WÄRTSILÄ is launching carbon capture and storage feasibility studies for shipowners and operators to help bring forward the early stages of CCS integration.

The technology group is offering the feasibility studies as part of a goal to research, develop and bring maritime CCS technologies to market.

CCS technology is considered an effective way to reduce carbon dioxide emissions from shipping.

Wärtsilä has so far conducted studies on ro-ro and ro-pax vessels, a drill ship, a container ship and a gas carrier.

Wärtsilä Exhaust Treatment director Sigurd Jenssen offering the studies to the industry was the latest step in the group’s process of bringing CCS to market in shipping.

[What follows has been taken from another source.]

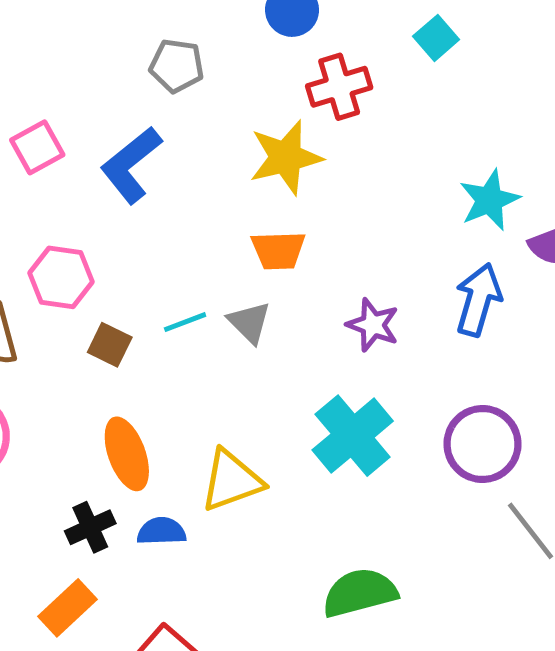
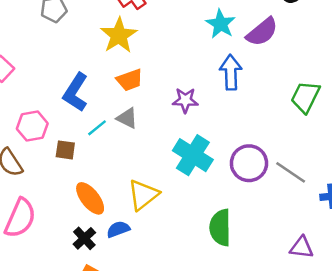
blue L-shape: (131, 165) -> (76, 92), moved
purple circle: (482, 444) -> (249, 163), moved
green semicircle: (360, 593) -> (220, 228), turned -57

“It builds on the market-leading work we are conducting in our test hall in Moss [Norway], where our technology is already demonstrating our targeted 70% capture rate, and enables us to directly engage with customers to smooth the CCS adoption process in the near future,” he said.

 “By conducting these studies today, we are already building a considerable track record and understanding of how this technology will work across multiple vessel types.

“It builds on the considerable uptake we have already seen for our CCS-Ready scrubbers, which show that the industry is not only exploring CCS as a speculative technology, but is actively investing in its foundations as a decarbonisation solution.

“We look forward to conducting more of these studies in the coming months as we work to bring our CCS system to market.”

Wärtsilä is conducting studies across newbuild and existing vessels.

The process takes four to six months of study and design work; exhaust treatment experts from Wärtsilä are involved in early stages of ship design to understand how CCS can be integrated once the technology is launched.

Once completed, the CCS feasibility study enables Wärtsilä to provide a commercial offer that can be shared with shipyards for an installation quote.

During the feasibility studies, Wärtsilä looks at the ships’ existing naval architecture and works to understand how the power, space and exhaust demands of CCS can be accommodated onboard.

Wärtsilä said owners would then receive a qualified analysis of the costs of CCS integration and a list of considerations on how a potential retrofit would be conducted in the least intrusive way.